Segment Open

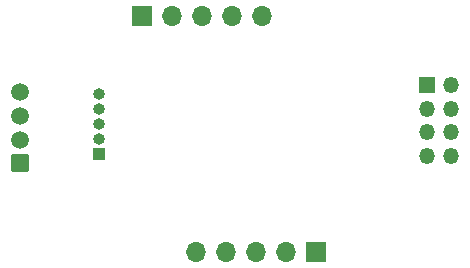
<source format=gbr>
%TF.GenerationSoftware,KiCad,Pcbnew,8.0.3*%
%TF.CreationDate,2024-06-13T10:05:27+02:00*%
%TF.ProjectId,radar_module,72616461-725f-46d6-9f64-756c652e6b69,rev?*%
%TF.SameCoordinates,Original*%
%TF.FileFunction,Soldermask,Top*%
%TF.FilePolarity,Negative*%
%FSLAX46Y46*%
G04 Gerber Fmt 4.6, Leading zero omitted, Abs format (unit mm)*
G04 Created by KiCad (PCBNEW 8.0.3) date 2024-06-13 10:05:27*
%MOMM*%
%LPD*%
G01*
G04 APERTURE LIST*
G04 Aperture macros list*
%AMRoundRect*
0 Rectangle with rounded corners*
0 $1 Rounding radius*
0 $2 $3 $4 $5 $6 $7 $8 $9 X,Y pos of 4 corners*
0 Add a 4 corners polygon primitive as box body*
4,1,4,$2,$3,$4,$5,$6,$7,$8,$9,$2,$3,0*
0 Add four circle primitives for the rounded corners*
1,1,$1+$1,$2,$3*
1,1,$1+$1,$4,$5*
1,1,$1+$1,$6,$7*
1,1,$1+$1,$8,$9*
0 Add four rect primitives between the rounded corners*
20,1,$1+$1,$2,$3,$4,$5,0*
20,1,$1+$1,$4,$5,$6,$7,0*
20,1,$1+$1,$6,$7,$8,$9,0*
20,1,$1+$1,$8,$9,$2,$3,0*%
G04 Aperture macros list end*
%ADD10R,1.350000X1.350000*%
%ADD11O,1.350000X1.350000*%
%ADD12R,1.000000X1.000000*%
%ADD13O,1.000000X1.000000*%
%ADD14R,1.700000X1.700000*%
%ADD15O,1.700000X1.700000*%
%ADD16RoundRect,0.102000X0.654000X-0.654000X0.654000X0.654000X-0.654000X0.654000X-0.654000X-0.654000X0*%
%ADD17C,1.512000*%
G04 APERTURE END LIST*
D10*
%TO.C,LD2450*%
X135610000Y-96230000D03*
D11*
X137610000Y-96230000D03*
X135610000Y-98230000D03*
X137610000Y-98230000D03*
X135610000Y-100230000D03*
X137610000Y-100230000D03*
X135610000Y-102230000D03*
X137610000Y-102230000D03*
%TD*%
D12*
%TO.C,LD2410*%
X107850000Y-102120000D03*
D13*
X107850000Y-100850000D03*
X107850000Y-99580000D03*
X107850000Y-98310000D03*
X107850000Y-97040000D03*
%TD*%
D14*
%TO.C,LD2410C*%
X126220000Y-110340000D03*
D15*
X123680000Y-110340000D03*
X121140000Y-110340000D03*
X118600000Y-110340000D03*
X116060000Y-110340000D03*
%TD*%
D14*
%TO.C,LD2410S*%
X111500000Y-90390000D03*
D15*
X114040000Y-90390000D03*
X116580000Y-90390000D03*
X119120000Y-90390000D03*
X121660000Y-90390000D03*
%TD*%
D16*
%TO.C,J1*%
X101140000Y-102860000D03*
D17*
X101140000Y-100860000D03*
X101140000Y-98860000D03*
X101140000Y-96860000D03*
%TD*%
M02*

</source>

Segment Closed

Exercise goal
Across the records above, how many lines contain the word "four"? Give the number by itself.

Solution to this exercise
2